Quem é quem?


Não se tratam das perguntas filosóficas: Quem sou? Onde estou? Pra onde vou?
A pergunta é bem mais bucólica: o quanto de nós é completamente desconhecido por nós mesmos, os donos da casa?
O que a psicanálise diz é que a criança, nos seus primeiros anos de contato com o mundo, apreende o que as pessoas mais chegadas esperam ou pensam a respeito dela. A partir daí, passa o resto da sua vida repetindo as informações dessa época, sob a forma das respostas que são sempre as mesmas.
Somos um poço de repetição. Repetimos o que não sabemos que somos.
Vemos pessoas com grandes e inegáveis qualidades que passam o tempo todo mostrando o quanto são faltosos. Aquele tipo que vive se diminuindo e não vê valor em si.
Conheci alguém que achava maravilhoso os amigos terem conseguido comprar seus apartamentos. Porém, quando ela comprou o seu, novo, bonito, bem localizado, fazia de conta que ter seu próprio apê era uma conquista banal, todo mundo tinha. Ao mesmo tempo, cuidou criteriosamente de mantê-lo vazio, frio, sem móveis bonitos e nem cortinas. Sem nenhum cuidado especial para valorizar o que tinha, ou seja, morava mal.
Ela fazia o mesmo com o carro que possuía, que tratava como se fosse uma “Brasília Amarela”, enquanto todo mundo podia ver o carrinho mil, fofinho que era o dela. Ela fazia o mesmo com tudo o mais: os estudos, o trabalho e, veja só, com o amor também.
Por mais que se esforçasse não conseguia “acreditar” que alguém estivesse, de fato, gostando dela, e quando as evidências de interesse do outro ficavam por demais inegáveis, ela começava a desvalorizar o “interessado”. E como conseguia isso? Transformando qualquer fato banal no maior indicativo de que aquilo não era amor.

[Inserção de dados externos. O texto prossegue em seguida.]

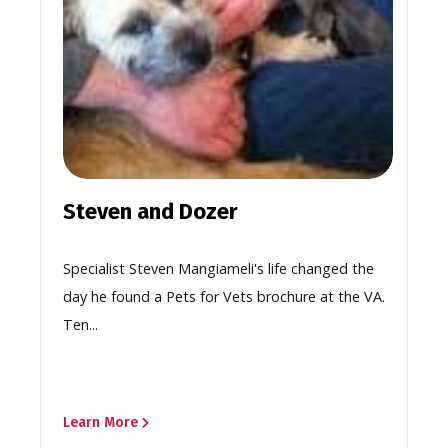
Steven and Dozer
Specialist Steven Mangiameli's life changed the
day he found a Pets for Vets brochure at the VA.
Ten...
Learn More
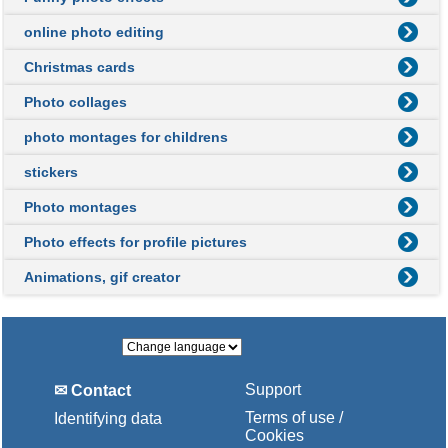
online photo editing
Christmas cards
Photo collages
photo montages for childrens
stickers
Photo montages
Photo effects for profile pictures
Animations, gif creator
Support
✉ Contact
Terms of use /
Identifying data
Cookies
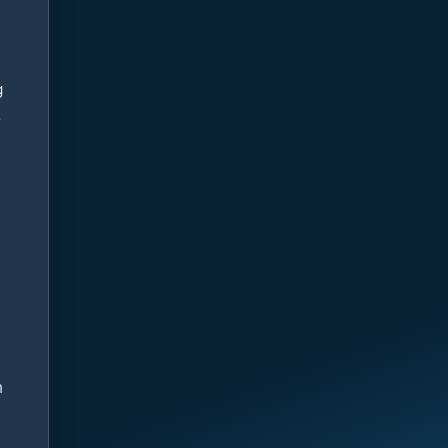
g
e
n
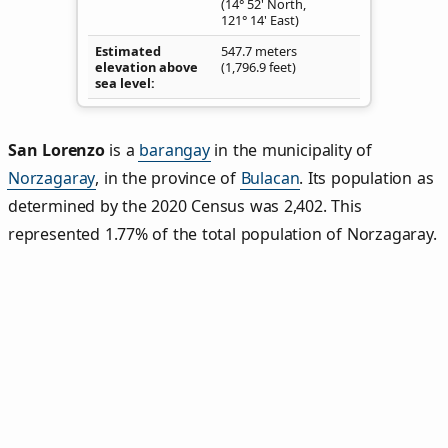
(14° 52' North,
121° 14' East)
Estimated
547.7 meters
elevation above
(1,796.9 feet)
sea level
San Lorenzo
is a
barangay
in the municipality of
Norzagaray
, in the province of
Bulacan
. Its population as
determined by the 2020 Census was 2,402. This
represented 1.77% of the total population of Norzagaray.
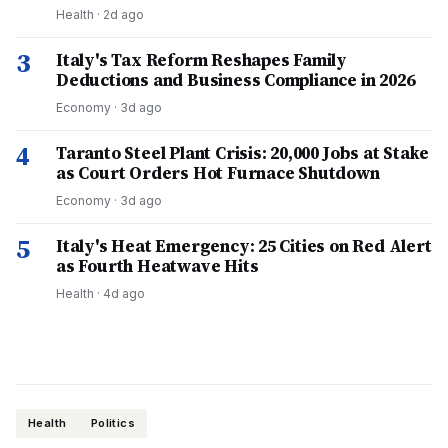
Health
·
2d ago
3
Italy's Tax Reform Reshapes Family
Deductions and Business Compliance in 2026
Economy
·
3d ago
4
Taranto Steel Plant Crisis: 20,000 Jobs at Stake
as Court Orders Hot Furnace Shutdown
Economy
·
3d ago
5
Italy's Heat Emergency: 25 Cities on Red Alert
as Fourth Heatwave Hits
Health
·
4d ago
Health
Politics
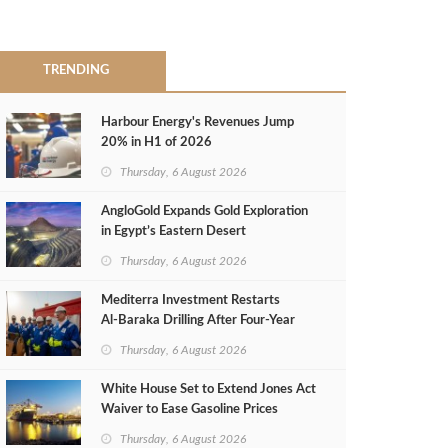
TRENDING
Harbour Energy's Revenues Jump
20% in H1 of 2026
Thursday, 6 August 2026
AngloGold Expands Gold Exploration
in Egypt’s Eastern Desert
Thursday, 6 August 2026
Mediterra Investment Restarts
Al‑Baraka Drilling After Four‑Year
Pause
Thursday, 6 August 2026
White House Set to Extend Jones Act
Waiver to Ease Gasoline Prices
Thursday, 6 August 2026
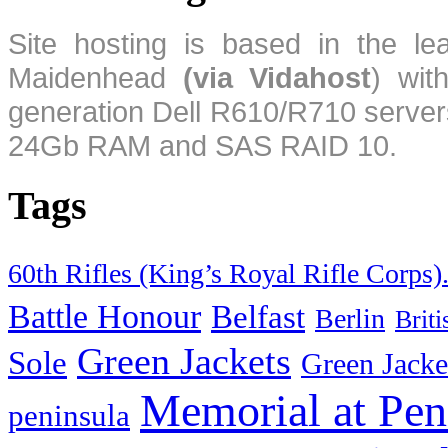
Site hosting is based in the l
Maidenhead
(via Vidahost
) wi
generation Dell R610/R710 server
24Gb RAM and SAS RAID 10.
Tags
60th Rifles (King’s Royal Rifle Corps)
Battle Honour
Belfast
Berlin
Brit
Green Jackets
Sole
Green Jacke
Memorial at Pen
peninsula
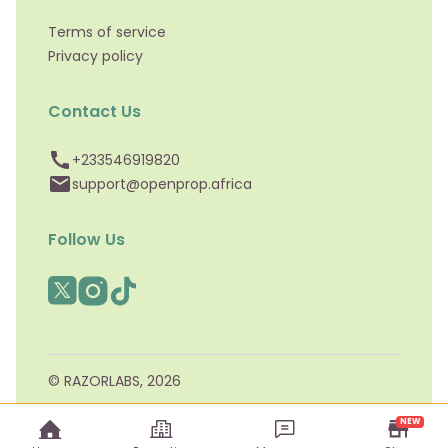
Terms of service
Privacy policy
Contact Us
+233546919820
support@openprop.africa
Follow Us
© RAZORLABS,
2026
NEW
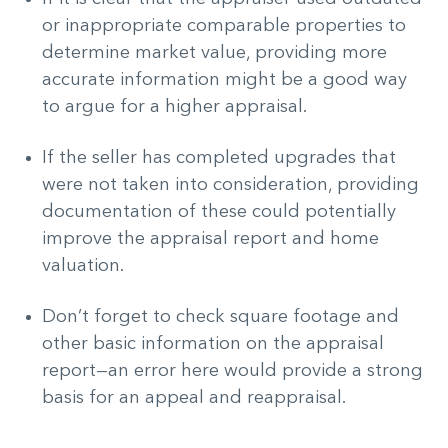
or inappropriate comparable properties to
determine market value, providing more
accurate information might be a good way
to argue for a higher appraisal.
If the seller has completed upgrades that
were not taken into consideration, providing
documentation of these could potentially
improve the appraisal report and home
valuation.
Don’t forget to check square footage and
other basic information on the appraisal
report—an error here would provide a strong
basis for an appeal and reappraisal.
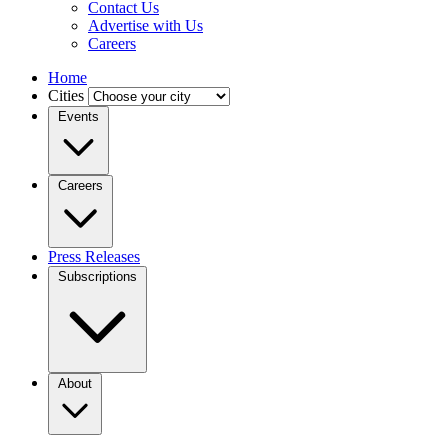
Contact Us
Advertise with Us
Careers
Home
Cities
Events
Careers
Press Releases
Subscriptions
About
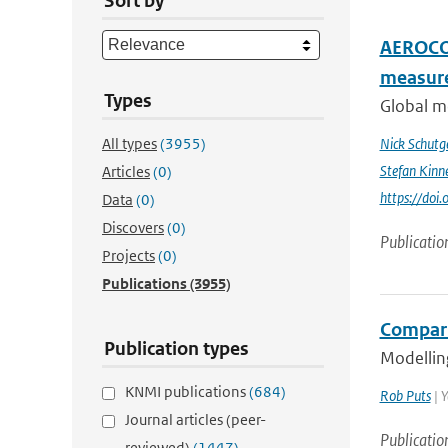
Sort by
AEROCOM
measur
Types
Global me
All types
(3955)
Nick Schutg
Stefan Kinn
Articles
(0)
https://do
Data
(0)
Discovers
(0)
Publicatio
Projects
(0)
Publications
(3955)
Compari
Publication types
Modelling
KNMI publications
(684)
Rob Puts
| Y
Journal articles (peer-
Publicatio
reviewed)
(1447)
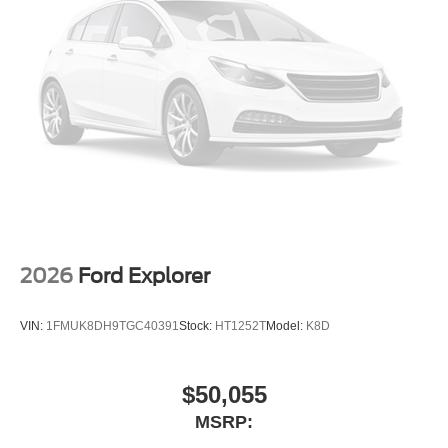
2026
Ford Explorer
VIN:
1FMUK8DH9TGC40391
Stock:
HT1252T
Model:
K8D
$50,055
MSRP:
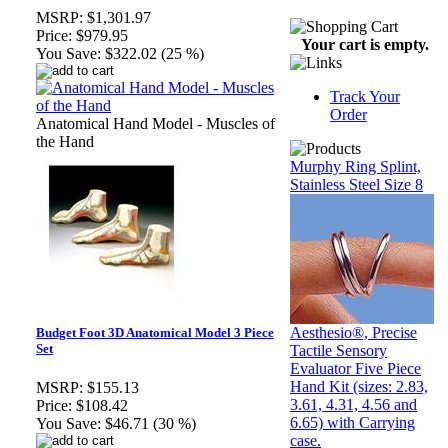
MSRP:
$1,301.97
Price:
$979.95
Your cart is empty.
You Save:
$322.02 (25 %)
Track Your
Order
Anatomical Hand Model - Muscles of
the Hand
Murphy Ring Splint,
Stainless Steel Size 8
Aesthesio®, Precise
Budget Foot 3D Anatomical Model 3 Piece
Set
Tactile Sensory
Evaluator Five Piece
Hand Kit (sizes: 2.83,
MSRP:
$155.13
3.61, 4.31, 4.56 and
Price:
$108.42
6.65) with Carrying
You Save:
$46.71 (30 %)
case.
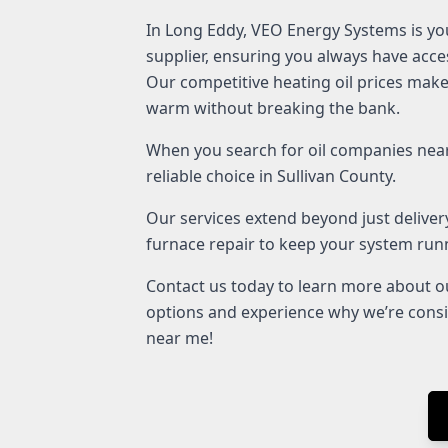
In Long Eddy, VEO Energy Systems is you
supplier, ensuring you always have acces
Our competitive heating oil prices make 
warm without breaking the bank.
When you search for oil companies near
reliable choice in Sullivan County.
Our services extend beyond just delivery
furnace repair to keep your system runni
Contact us today to learn more about ou
options and experience why we’re cons
near me!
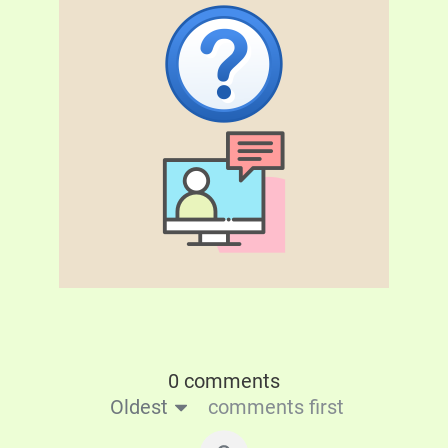
0 comments
Oldest
comments first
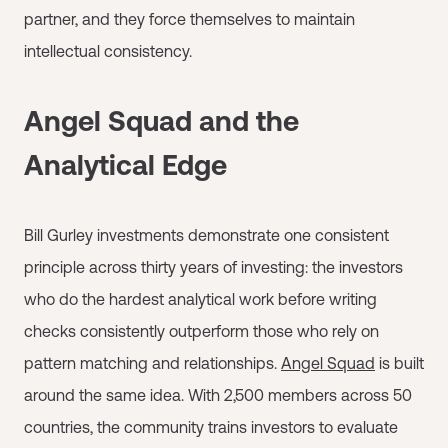
partner, and they force themselves to maintain
intellectual consistency.
Angel Squad and the
Analytical Edge
Bill Gurley investments demonstrate one consistent
principle across thirty years of investing: the investors
who do the hardest analytical work before writing
checks consistently outperform those who rely on
pattern matching and relationships.
Angel Squad
is built
around the same idea. With 2,500 members across 50
countries, the community trains investors to evaluate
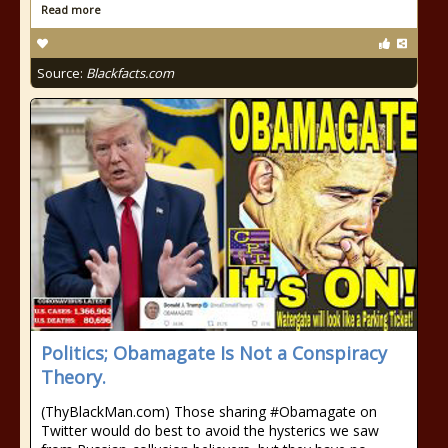
Read more
Source:
Blackfacts.com
Politics; Obamagate Is Not a Conspiracy
Theory.
(ThyBlackMan.com) Those sharing #Obamagate on
Twitter would do best to avoid the hysterics we saw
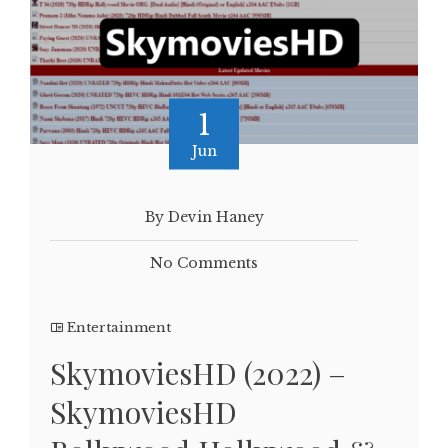
1
Jun
By Devin Haney
No Comments
Entertainment
SkymoviesHD (2022) –
SkymoviesHD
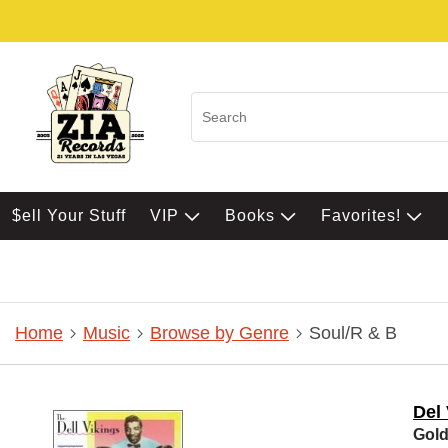
$ell Your Stuff
VIP
Books
Favorites!
Home
Music
Browse by Genre
Soul/R & B
Del
Gold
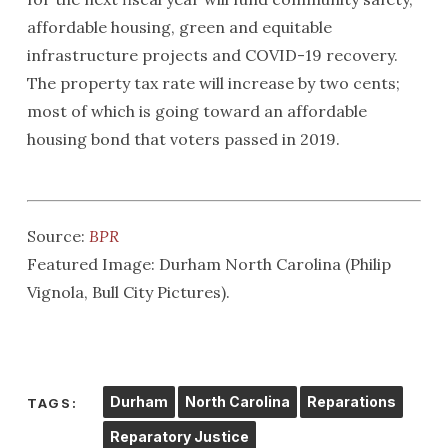
affordable housing, green and equitable
infrastructure projects and COVID-19 recovery.
The property tax rate will increase by two cents;
most of which is going toward an affordable
housing bond that voters passed in 2019.
Source:
BPR
Featured Image: Durham North Carolina (Philip
Vignola, Bull City Pictures).
Durham
North Carolina
Reparations
TAGS:
Reparatory Justice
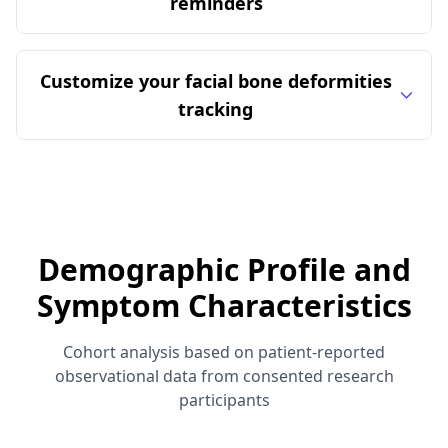
reminders
Customize your facial bone deformities
tracking
Demographic Profile and
Symptom Characteristics
Cohort analysis based on patient-reported
observational data from consented research
participants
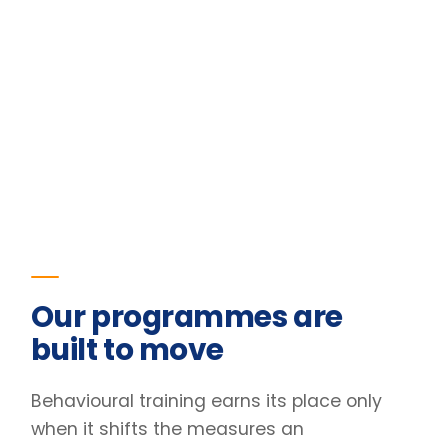
Our programmes are
built to move
Behavioural training earns its place only
when it shifts the measures an
organisation already tracks. The figures
below are the outcomes for one of our
programmes.
23
%
Improvement in team retention
Pre/post diagnostic · 6-month follow-up
31
%
Lift in engagement scores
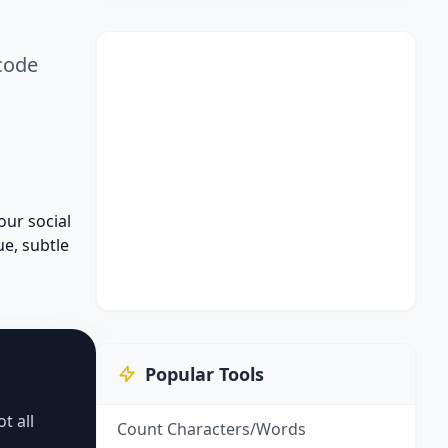
icode
our social
ue, subtle
Popular Tools
t all
Count Characters/Words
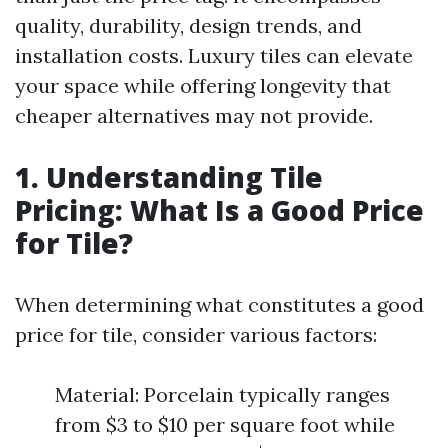
quality, durability, design trends, and
installation costs. Luxury tiles can elevate
your space while offering longevity that
cheaper alternatives may not provide.
1. Understanding Tile
Pricing: What Is a Good Price
for Tile?
When determining what constitutes a good
price for tile, consider various factors:
Material: Porcelain typically ranges
from $3 to $10 per square foot while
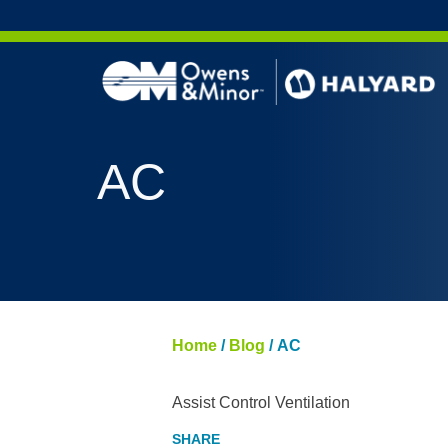
Skip to content
AC
Home
/
Blog
/
AC
Assist Control Ventilation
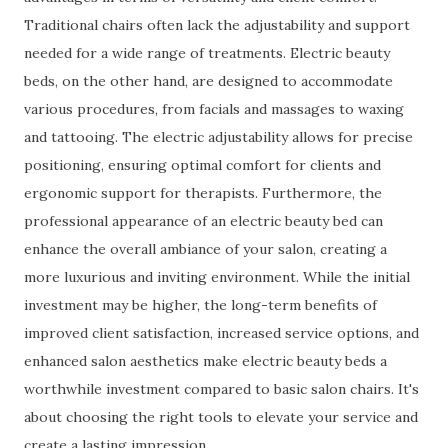
Traditional chairs often lack the adjustability and support
needed for a wide range of treatments. Electric beauty
beds, on the other hand, are designed to accommodate
various procedures, from facials and massages to waxing
and tattooing. The electric adjustability allows for precise
positioning, ensuring optimal comfort for clients and
ergonomic support for therapists. Furthermore, the
professional appearance of an electric beauty bed can
enhance the overall ambiance of your salon, creating a
more luxurious and inviting environment. While the initial
investment may be higher, the long-term benefits of
improved client satisfaction, increased service options, and
enhanced salon aesthetics make electric beauty beds a
worthwhile investment compared to basic salon chairs. It's
about choosing the right tools to elevate your service and
create a lasting impression.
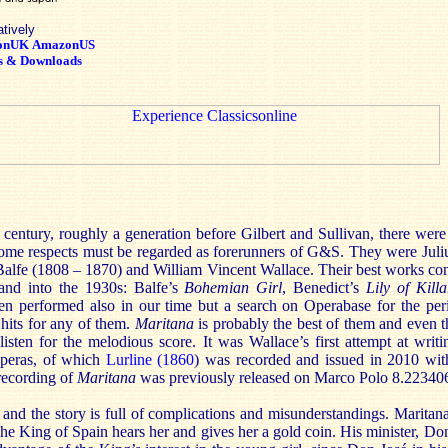
atively
onUK
AmazonUS
s & Downloads
century, roughly a generation before Gilbert and Sullivan, there wer
ome respects must be regarded as forerunners of G&S. They were Juli
alfe (1808 – 1870) and William Vincent Wallace. Their best works con
 and into the 1930s: Balfe’s
Bohemian Girl
, Benedict’s
Lily of Kill
en performed also in our time but a search on Operabase for the pe
its for any of them.
Maritana
is probably the best of them and even th
listen for the melodious score. It was Wallace’s first attempt at wri
operas, of which
Lurline
(1860
) was recorded and issued in 2010 wi
recording of
Maritana
was previously released on Marco Polo 8.22340
 and the story is full of complications and misunderstandings. Maritana
The King of Spain hears her and gives her a gold coin. His minister, Don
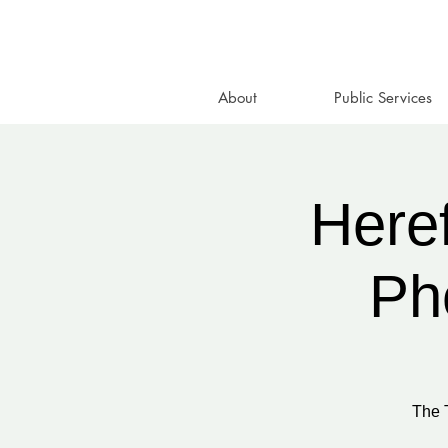
About
Public Services
Heref
Ph
The 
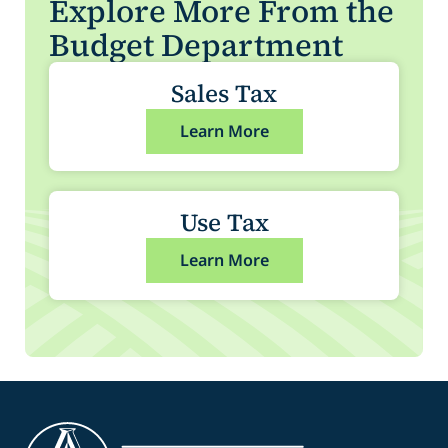
Explore More From the
Budget Department
Sales Tax
Learn More
Use Tax
Learn More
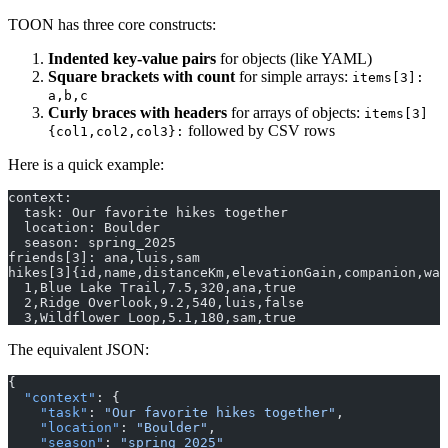
TOON has three core constructs:
Indented key-value pairs
for objects (like YAML)
Square brackets with count
for simple arrays:
items[3]:
a,b,c
Curly braces with headers
for arrays of objects:
items[3]
followed by CSV rows
{col1,col2,col3}:
Here is a quick example:
context:
  task: Our favorite hikes together
  location: Boulder
  season: spring_2025
friends[3]: ana,luis,sam
hikes[3]{id,name,distanceKm,elevationGain,companion,was
  1,Blue Lake Trail,7.5,320,ana,true
  2,Ridge Overlook,9.2,540,luis,false
  3,Wildflower Loop,5.1,180,sam,true
The equivalent JSON:
{
  "context"
: {
    "task"
: 
"Our favorite hikes together"
,
    "location"
: 
"Boulder"
,
    "season"
: 
"spring_2025"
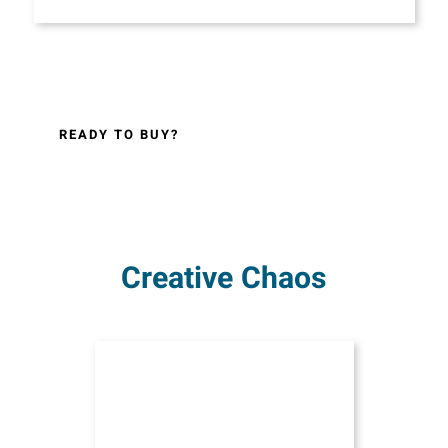
READY TO BUY?
Creative Chaos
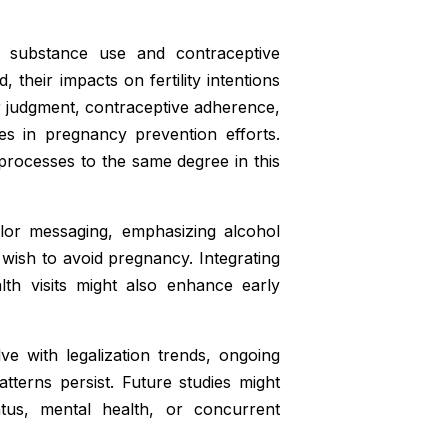
 substance use and contraceptive
 their impacts on fertility intentions
 judgment, contraceptive adherence,
tes in pregnancy prevention efforts.
processes to the same degree in this
ilor messaging, emphasizing alcohol
wish to avoid pregnancy. Integrating
lth visits might also enhance early
ve with legalization trends, ongoing
tterns persist. Future studies might
tus, mental health, or concurrent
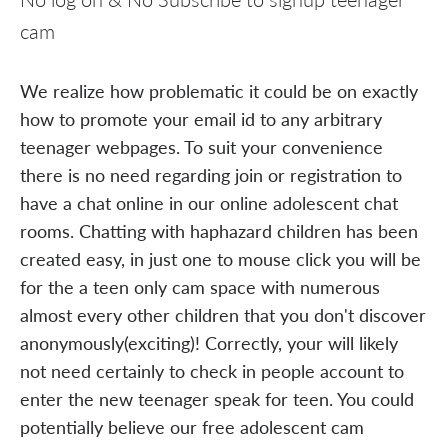
cam
We realize how problematic it could be on exactly
how to promote your email id to any arbitrary
teenager webpages. To suit your convenience
there is no need regarding join or registration to
have a chat online in our online adolescent chat
rooms. Chatting with haphazard children has been
created easy, in just one to mouse click you will be
for the a teen only cam space with numerous
almost every other children that you don't discover
anonymously(exciting)! Correctly, your will likely
not need certainly to check in people account to
enter the new teenager speak for teen. You could
potentially believe our free adolescent cam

Não tinha saída: ou ela não era digna de amor ou a outra pessoa era incapaz de amar. Dava na mesma. Ela continuava aquela que não era amada nem valorizada. Detalhe: era bem bonita, inteligente, ética, uma verdadeira guerreira.
Outra pessoa que conheci era, muito pelo contrário, alguém que via tanto valor em si que perdia os parâmetros da realidade. Feia, sorry, mas era mesmo, muiiito feia, desarmoniosa, dentes cavalares e irregulares (que – imagina! – ela não precisava corrigir porque era linda daquele jeito mesmo). Um cabelo preto de fios grossíssimos, arames armados, com uma franja  monumental. Com um pouco de esforço, viraria o próprio Capitão Caverna, inclusive pelo corpinho batuca e cheinho.
Como dizemos nós aqui em Goiás, ela era uma verdadeira pamonha amarrada pela cintura. Achava a sua voz linda. Sorria e gesticulava com a segurança dos que se sabem belos, convidando todos a admirar a sua presença encantadora.
Pois essa pessoa também não conseguia sustentar uma relação amorosa porque a imagem que tinha de si era tão onipotente que desencantava qualquer interessado.
Pode  rir, mas não se trata de uma piada. São duas pessoas completamente fora das suas realidades! Ou, quem sabe, podemos dizer: dentro de “outra” realidade.
Freud diz que a psicanálise se baseia “no amor à verdade, ou seja, no reconhecimento da realidade”.  Mas também afirma que a realidade do ser humano é a fantasia, e que a fantasia é – e esse é o problema – o que nós fomos para o primeiro outro de nossa vida, nossa mãe e o grupo familiar em geral.
Temos duas histórias verdadeiras, de duas pessoas que não conseguiam ter uma imagem mais aproximada de si e de seus atos. Pareciam grandes estranhas para si mesmas.
Cuidavam da vida de um personagem outro que não elas mesmas, e por isso a vida não fluía. Estagnada na repetição de uma posição eterna.
Podemos cada um de nós ter alguma ideia de quem somos na vida? Seríamos  totais cegos para nós mesmos como as duas “desencontradas de si”?
Desta vez fica a pergunta: quem é você mesmo?